Minnesota’s amendments to Rule 26, however, did not incorporate the same discovery protections for expert drafts and communications as the federal rules. See Order Adopting Amendments to the Rules of Civil Procedure and General Rules of Practice Relating to the Civil Justice Reform Task Force (Minn. Feb. 4, 2013). This may raise questions about whether draft expert reports and communications between a party’s attorney and expert witness are potentially discoverable.
Draft expert reports are unlikely to be considered material that must be disclosed under Rule 26.01(b) because the Minnesota Rule incorporated the “facts or data” language from the federal rules. After the 2010 amendments to the federal rules, Rule 26(a) limits the disclosure requirement for expert witness to “facts or data considered by the witness” as opposed to the broader language, “data or other information,” in the previous version of the rule. Fed. R. Civ. P. 26(a)(2)(B)(ii). The purpose of the 2010 amendment to the federal rule was to alter the outcome in cases that had required disclosure of all attorney-expert communications and draft reports. See Fed. R. Civ. P. 26(a)(2)(B), Adv. Comm. Note, 2010. The amendment narrowed the testifying expert’s required disclosures by focusing on “facts or data” and excluding non-factual theories or mental impressions of counsel. While expert reports must disclose all “facts and data” the experts considered in forming their opinions, they need not disclose legal counsel’s communications of non-factual legal theories and arguments. Because Minnesota’s Rule 26.01(b)(2)(B) uses the same “facts or data” phrase as the federal rule, the necessary disclosures should be similarly limited.
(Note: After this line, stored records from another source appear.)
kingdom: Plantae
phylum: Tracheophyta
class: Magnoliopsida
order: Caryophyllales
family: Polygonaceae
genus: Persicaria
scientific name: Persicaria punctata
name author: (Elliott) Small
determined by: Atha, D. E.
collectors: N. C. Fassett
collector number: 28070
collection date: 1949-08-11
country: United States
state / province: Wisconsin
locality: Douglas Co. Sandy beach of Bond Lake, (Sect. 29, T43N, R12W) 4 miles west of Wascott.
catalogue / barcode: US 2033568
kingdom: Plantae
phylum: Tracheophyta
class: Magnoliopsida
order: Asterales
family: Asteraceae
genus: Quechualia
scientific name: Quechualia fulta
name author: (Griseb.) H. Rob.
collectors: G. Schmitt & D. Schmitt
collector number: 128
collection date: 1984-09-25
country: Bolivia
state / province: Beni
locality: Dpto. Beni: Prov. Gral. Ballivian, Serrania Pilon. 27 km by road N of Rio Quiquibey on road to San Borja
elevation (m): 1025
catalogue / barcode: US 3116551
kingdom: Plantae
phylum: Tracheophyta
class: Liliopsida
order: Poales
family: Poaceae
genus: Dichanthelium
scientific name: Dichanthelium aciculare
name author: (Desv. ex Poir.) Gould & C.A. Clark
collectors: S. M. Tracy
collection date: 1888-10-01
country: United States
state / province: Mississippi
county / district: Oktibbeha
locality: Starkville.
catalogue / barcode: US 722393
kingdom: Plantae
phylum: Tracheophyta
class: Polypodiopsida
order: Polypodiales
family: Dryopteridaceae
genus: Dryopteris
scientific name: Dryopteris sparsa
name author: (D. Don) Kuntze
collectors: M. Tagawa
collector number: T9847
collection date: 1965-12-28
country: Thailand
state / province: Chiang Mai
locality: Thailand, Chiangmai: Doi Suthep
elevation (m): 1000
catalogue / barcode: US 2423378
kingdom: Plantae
Draft reports, or communications relaying non-factual theories or mental impressions of counsel, are unlikely to constitute “facts or data considered” by the expert.
Resolving the question of disclosure obligations for draft reports, however, may not resolve questions about whether draft reports are potentially discoverable. It also may not resolve questions about whether communications between a party’s attorney and expert witness are potentially discoverable. The courts may have to resolve such questions until the Minnesota Supreme Court makes further amendments to the rules. Since Minnesota’s rules have embraced the disclosure requirements in Fed. R. Civ. P. 26(a)(2), it would be sensible to add the protections for expert draft reports and communications in Fed. R. Civ. P. 26(b)(4) to Minnesota’s rules.
Conclusion
After July 1, when you have a lawsuit that will involve expert testimony, you will want to carefully review Minnesota’s new expert disclosure requirements. You should determine whether your type of expert must provide a written report, follow the requirements of the written expert report, and make the necessary rebuttal or supplemental expert disclosures. Following Minnesota’s new expert disclosure rules will help you avoid the potentially disastrous consequences of failing to make timely expert disclosures.
Monte Mills is a partner at Greene Espel. He often works with experts as he practices in the areas of constitutional litigation, governmental defense, business litigation and appellate litigation.